Capital Appreciation Limited (CTA) 8.43%
Capital Appreciation posted strong full-year results to 31 March 2025, led by its Payments division, where terminal sales rose 41.1% and transaction income grew 18.6%. Customer-deployed terminals increased to 424,000, up 18.8% year-on-year. While the Software division improved in H2, it remained below expectations. With R402 million in cash and encouraging deal pipelines in both divisions, the Group remains well positioned, though conversion timelines remain prolonged.
AYO Technology Solutions Limited (AYO) +13.89%
AYO has withdrawn its cautionary announcement after disclosing a firm intention to acquire all shares not held by the offeror or its concert parties, potentially leading to the Company’s delisting. The proposed transaction, first announced on 23 May and updated on 18 June, will be detailed in a forthcoming shareholder circular. Trading in AYO shares may now proceed without the need for caution.
FedEx Corporation (FDX) +0.12%
FedEx signalled caution for the year ahead, forecasting first-quarter adjusted earnings of $3.40 to $4.00 per share, below analyst estimates of $4.06, reflecting volatile global demand and trade policy uncertainty, especially regarding China.
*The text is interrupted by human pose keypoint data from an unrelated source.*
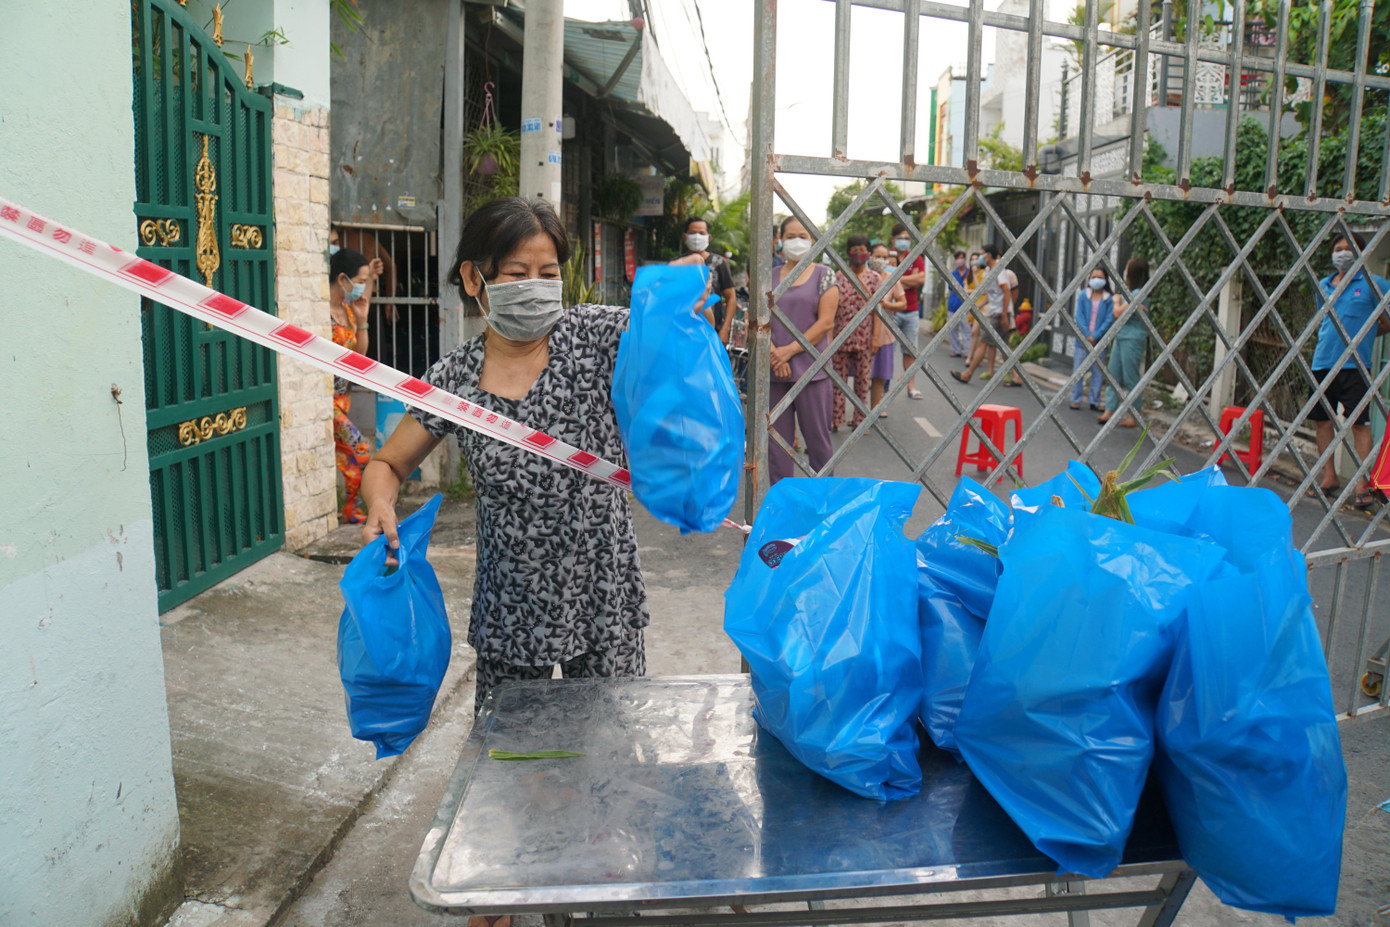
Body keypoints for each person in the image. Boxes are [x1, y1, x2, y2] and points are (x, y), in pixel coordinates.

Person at [361, 197, 651, 734]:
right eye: (518, 274)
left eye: (548, 273)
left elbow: (673, 337)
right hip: (511, 612)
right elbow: (387, 463)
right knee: (515, 770)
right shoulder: (455, 379)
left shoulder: (596, 336)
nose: (536, 287)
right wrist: (380, 502)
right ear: (476, 278)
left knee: (612, 759)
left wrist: (681, 302)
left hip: (603, 598)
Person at [1309, 233, 1390, 507]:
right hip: (1322, 362)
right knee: (1322, 421)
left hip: (1356, 366)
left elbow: (1387, 319)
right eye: (1338, 249)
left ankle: (1362, 483)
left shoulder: (1373, 284)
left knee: (1359, 424)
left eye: (1348, 248)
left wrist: (1366, 335)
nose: (1342, 253)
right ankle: (1329, 478)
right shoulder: (1324, 284)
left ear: (1361, 252)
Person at [769, 217, 838, 482]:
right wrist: (775, 354)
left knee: (818, 444)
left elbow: (825, 323)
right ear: (780, 239)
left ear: (812, 240)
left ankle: (823, 505)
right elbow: (758, 321)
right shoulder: (770, 276)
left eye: (803, 236)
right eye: (790, 236)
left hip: (812, 372)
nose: (796, 241)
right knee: (777, 446)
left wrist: (787, 351)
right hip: (775, 371)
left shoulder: (824, 274)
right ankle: (782, 506)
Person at [329, 249, 374, 524]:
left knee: (350, 457)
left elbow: (360, 357)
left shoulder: (346, 310)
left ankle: (349, 510)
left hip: (342, 401)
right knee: (361, 449)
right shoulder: (320, 311)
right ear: (342, 278)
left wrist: (362, 319)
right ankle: (351, 511)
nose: (362, 287)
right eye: (360, 280)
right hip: (327, 403)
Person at [831, 235, 881, 430]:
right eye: (855, 250)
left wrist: (876, 338)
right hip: (840, 338)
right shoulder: (838, 277)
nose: (858, 254)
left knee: (862, 381)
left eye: (862, 249)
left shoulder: (874, 279)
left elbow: (878, 311)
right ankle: (837, 420)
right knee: (838, 382)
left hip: (865, 338)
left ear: (868, 252)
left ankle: (860, 420)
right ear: (849, 253)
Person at [950, 244, 1012, 385]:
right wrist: (975, 307)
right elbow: (989, 295)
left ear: (989, 255)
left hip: (998, 314)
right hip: (995, 312)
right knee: (1005, 346)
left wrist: (1004, 315)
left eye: (983, 254)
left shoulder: (999, 270)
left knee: (983, 343)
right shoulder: (989, 271)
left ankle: (968, 374)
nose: (980, 258)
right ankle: (1017, 376)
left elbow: (1006, 291)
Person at [1099, 257, 1150, 428]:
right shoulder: (1132, 293)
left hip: (1132, 339)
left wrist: (1116, 302)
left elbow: (1118, 313)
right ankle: (1109, 410)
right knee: (1113, 374)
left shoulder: (1139, 293)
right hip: (1122, 337)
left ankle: (1135, 416)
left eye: (1127, 268)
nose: (1125, 272)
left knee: (1130, 378)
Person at [1069, 266, 1116, 411]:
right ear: (1089, 279)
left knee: (1098, 372)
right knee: (1079, 370)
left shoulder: (1109, 299)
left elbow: (1109, 320)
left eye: (1100, 278)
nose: (1096, 280)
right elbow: (1079, 317)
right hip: (1082, 341)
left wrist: (1095, 336)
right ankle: (1075, 399)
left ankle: (1094, 400)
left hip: (1099, 341)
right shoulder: (1083, 295)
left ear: (1106, 280)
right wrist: (1087, 335)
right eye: (1094, 277)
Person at [890, 223, 927, 399]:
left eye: (907, 238)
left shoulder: (915, 257)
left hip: (911, 310)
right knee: (886, 350)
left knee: (910, 352)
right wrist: (908, 280)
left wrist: (896, 279)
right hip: (892, 309)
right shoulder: (887, 256)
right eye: (901, 237)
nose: (904, 241)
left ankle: (911, 386)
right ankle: (883, 391)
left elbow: (921, 279)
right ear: (893, 239)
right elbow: (884, 278)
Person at [683, 217, 736, 336]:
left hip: (712, 333)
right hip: (682, 332)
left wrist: (725, 329)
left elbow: (731, 297)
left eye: (701, 233)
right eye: (692, 233)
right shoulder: (677, 264)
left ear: (709, 237)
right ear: (684, 237)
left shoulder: (719, 263)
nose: (697, 237)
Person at [946, 250, 971, 358]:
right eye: (958, 258)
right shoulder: (953, 274)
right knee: (953, 330)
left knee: (966, 330)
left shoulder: (970, 273)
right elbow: (950, 290)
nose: (960, 260)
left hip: (966, 306)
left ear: (965, 259)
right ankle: (956, 350)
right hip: (953, 305)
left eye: (962, 258)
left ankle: (968, 352)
Despite posting stronger-than-expected Q4 results with operating margin gains driven by cost reductions and export volume growth, FedEx refrained from issuing full-year guidance. The company’s exposure to China trade issues, including fluctuating tariffs, contrasts with rival UPS’s more modest share price impact. FedEx also announced plans to spin off its trucking unit by June 2026.
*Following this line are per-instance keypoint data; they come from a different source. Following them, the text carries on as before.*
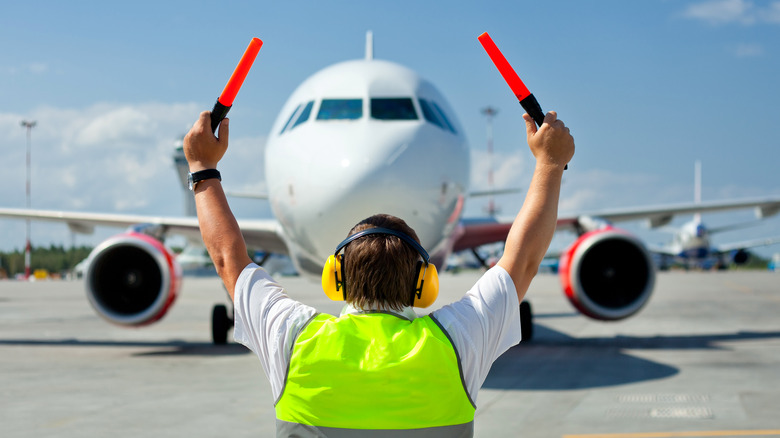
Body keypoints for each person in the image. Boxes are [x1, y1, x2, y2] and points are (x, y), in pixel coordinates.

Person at [183, 109, 574, 437]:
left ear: (336, 277)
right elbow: (522, 259)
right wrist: (550, 164)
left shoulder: (294, 339)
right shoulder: (456, 342)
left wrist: (202, 168)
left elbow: (226, 257)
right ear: (424, 284)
BlackBerry Limited (BB) +0.23%
BlackBerry increased its FY2026 revenue forecast, anticipating growth driven by robust demand for cybersecurity services amid rising cybercrime globally. The company now expects total revenue between $508 million and $538 million, up from prior guidance. Its secure communications segment, supplying intelligent security solutions to enterprises and governments, also saw an upward revision, forecasted at $234 million to $244 million. Despite Q1 revenue declining slightly year-on-year to $121.7 million, BlackBerry’s QNX business grew by 8.1%, offsetting a 7.3% decline in secure communications revenue, reflecting a mixed but generally positive outlook in a resilient sector.